Leave the pictures out and repeat the rest of the data below exactly.

▶ LISTED RECORDS
☆ ☆ ☆ ☆ ☆ ☆ ☆

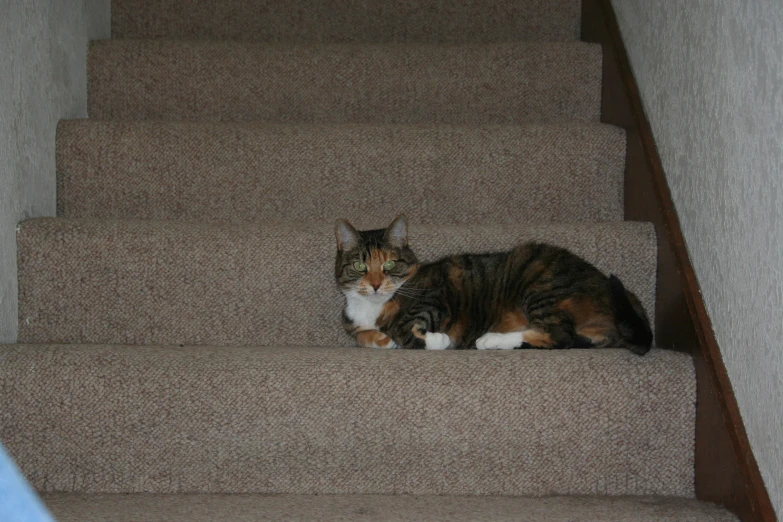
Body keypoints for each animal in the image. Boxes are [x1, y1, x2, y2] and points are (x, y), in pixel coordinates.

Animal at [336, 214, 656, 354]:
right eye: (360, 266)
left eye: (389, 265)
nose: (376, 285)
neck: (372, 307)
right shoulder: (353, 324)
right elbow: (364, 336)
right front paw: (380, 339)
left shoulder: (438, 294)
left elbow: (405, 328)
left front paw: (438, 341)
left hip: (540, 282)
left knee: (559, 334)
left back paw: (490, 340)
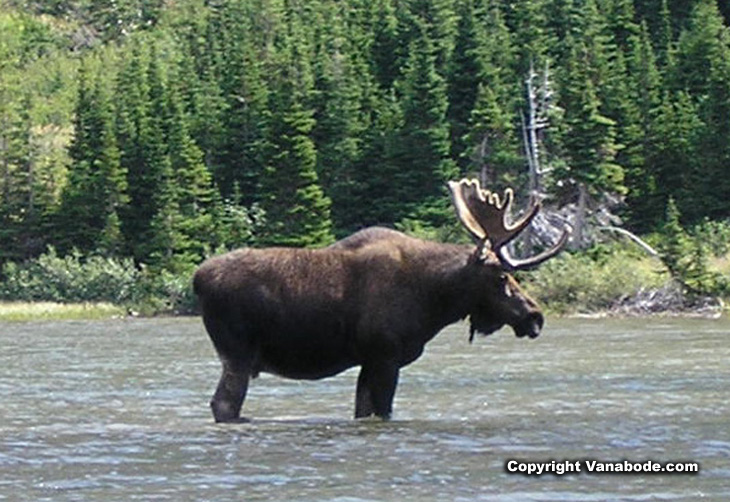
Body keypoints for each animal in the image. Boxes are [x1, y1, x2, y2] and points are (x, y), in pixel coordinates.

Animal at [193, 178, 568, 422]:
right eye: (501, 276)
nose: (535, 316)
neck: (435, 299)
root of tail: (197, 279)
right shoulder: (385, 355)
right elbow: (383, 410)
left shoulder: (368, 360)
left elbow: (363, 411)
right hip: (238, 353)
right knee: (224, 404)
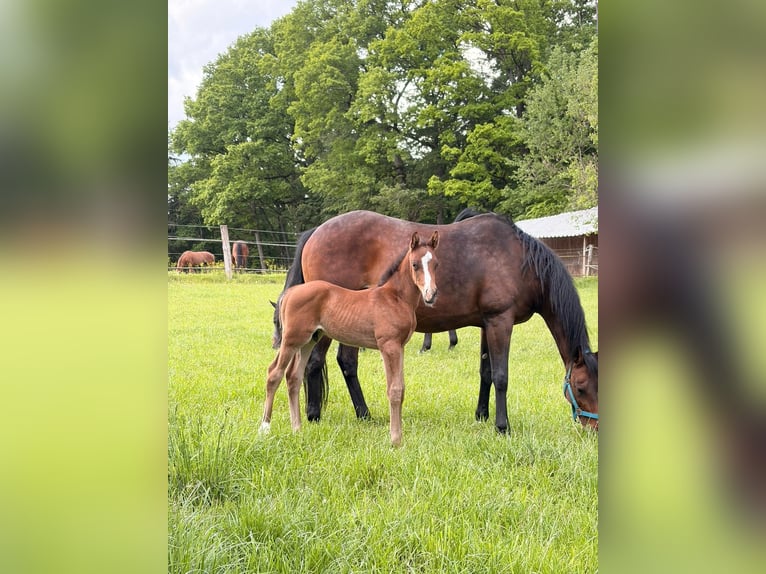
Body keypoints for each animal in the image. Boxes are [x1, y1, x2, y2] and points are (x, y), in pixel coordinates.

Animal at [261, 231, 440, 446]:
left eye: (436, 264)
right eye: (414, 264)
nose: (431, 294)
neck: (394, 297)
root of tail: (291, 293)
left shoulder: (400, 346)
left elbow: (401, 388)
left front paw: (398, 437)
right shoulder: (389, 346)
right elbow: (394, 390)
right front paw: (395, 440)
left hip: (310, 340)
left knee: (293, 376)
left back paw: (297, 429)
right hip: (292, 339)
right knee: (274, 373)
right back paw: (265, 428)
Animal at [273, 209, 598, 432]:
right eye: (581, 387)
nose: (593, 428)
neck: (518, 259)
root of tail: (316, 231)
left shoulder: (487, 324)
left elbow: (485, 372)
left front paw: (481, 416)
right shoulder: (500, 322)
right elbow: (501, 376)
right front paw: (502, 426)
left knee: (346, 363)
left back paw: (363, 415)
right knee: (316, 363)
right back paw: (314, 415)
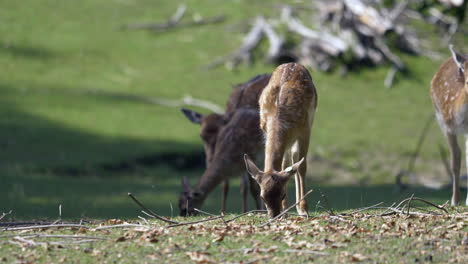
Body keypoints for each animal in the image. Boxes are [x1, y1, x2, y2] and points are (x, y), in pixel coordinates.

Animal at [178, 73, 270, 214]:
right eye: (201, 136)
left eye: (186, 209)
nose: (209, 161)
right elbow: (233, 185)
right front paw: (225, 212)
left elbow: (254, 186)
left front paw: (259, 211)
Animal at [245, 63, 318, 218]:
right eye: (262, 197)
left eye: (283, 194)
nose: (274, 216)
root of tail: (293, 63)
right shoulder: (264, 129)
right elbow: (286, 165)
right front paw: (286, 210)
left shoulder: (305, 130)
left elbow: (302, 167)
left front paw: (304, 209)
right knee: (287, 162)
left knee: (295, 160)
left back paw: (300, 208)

☆ ☆ ☆ ☆ ☆ ☆ ☆

▶ TASK RESULT
Body keypoints for each animal in the image. Boxes are [x1, y1, x2, y2] and points are (x, y), in pixel coordinates.

Animal at [336, 214, 656, 354]:
right eye: (360, 266)
left eye: (389, 265)
nose: (376, 285)
neck: (372, 307)
right shoulder: (353, 324)
right elbow: (364, 336)
right front paw: (380, 339)
left shoulder: (438, 294)
left elbow: (405, 328)
left front paw: (438, 341)
left hip: (540, 282)
left knee: (559, 334)
left back paw: (490, 340)
Body keypoints for each animal in the image. Boxes are [x1, y1, x2, y2] and points are (x, y), in pixel coordinates.

Animal at [193, 178, 568, 422]:
right eye: (501, 276)
nose: (535, 316)
neck: (435, 299)
root of tail: (197, 279)
right shoulder: (385, 355)
right elbow: (383, 410)
left shoulder: (368, 360)
left elbow: (363, 411)
right hip: (238, 353)
right knee: (224, 404)
Body keypoints for each animal in the image. Boxes are [x1, y1, x2, y2] and points are (x, y), in pixel coordinates.

Animal at [261, 231, 440, 446]:
left eye: (436, 264)
right eye: (414, 264)
nose: (431, 294)
neck: (394, 297)
root of tail: (291, 293)
left shoulder: (400, 346)
left elbow: (401, 388)
left front paw: (398, 437)
right shoulder: (389, 346)
right elbow: (394, 390)
right front paw: (395, 440)
left hip: (310, 340)
left knee: (293, 376)
left back paw: (297, 429)
right hip: (292, 339)
right knee: (274, 373)
right back paw: (265, 428)
Animal at [273, 209, 598, 432]:
right eye: (581, 387)
nose: (593, 428)
neck: (518, 259)
root of tail: (316, 231)
left shoulder: (487, 324)
left elbow: (485, 372)
left front paw: (481, 416)
right shoulder: (500, 322)
right elbow: (501, 376)
right front paw: (502, 426)
left knee: (346, 363)
left back paw: (363, 415)
right knee: (316, 363)
right back paw: (314, 415)
Body keypoints for each animal in the image. Boxes are [x1, y1, x2, y2] and points are (x, y), in pixel coordinates.

Animal at [178, 73, 270, 214]:
right eye: (201, 136)
left eye: (186, 209)
nose: (209, 161)
right elbow: (233, 185)
right front paw: (225, 212)
left elbow: (254, 186)
left front paw: (259, 211)
Animal at [245, 63, 318, 218]:
right eye: (262, 197)
left eye: (283, 194)
nose: (274, 216)
root of tail: (293, 63)
right shoulder: (264, 129)
right elbow: (286, 165)
right front paw: (286, 210)
left shoulder: (305, 130)
left elbow: (302, 167)
left front paw: (304, 209)
right knee: (287, 162)
left knee: (295, 160)
left back paw: (300, 208)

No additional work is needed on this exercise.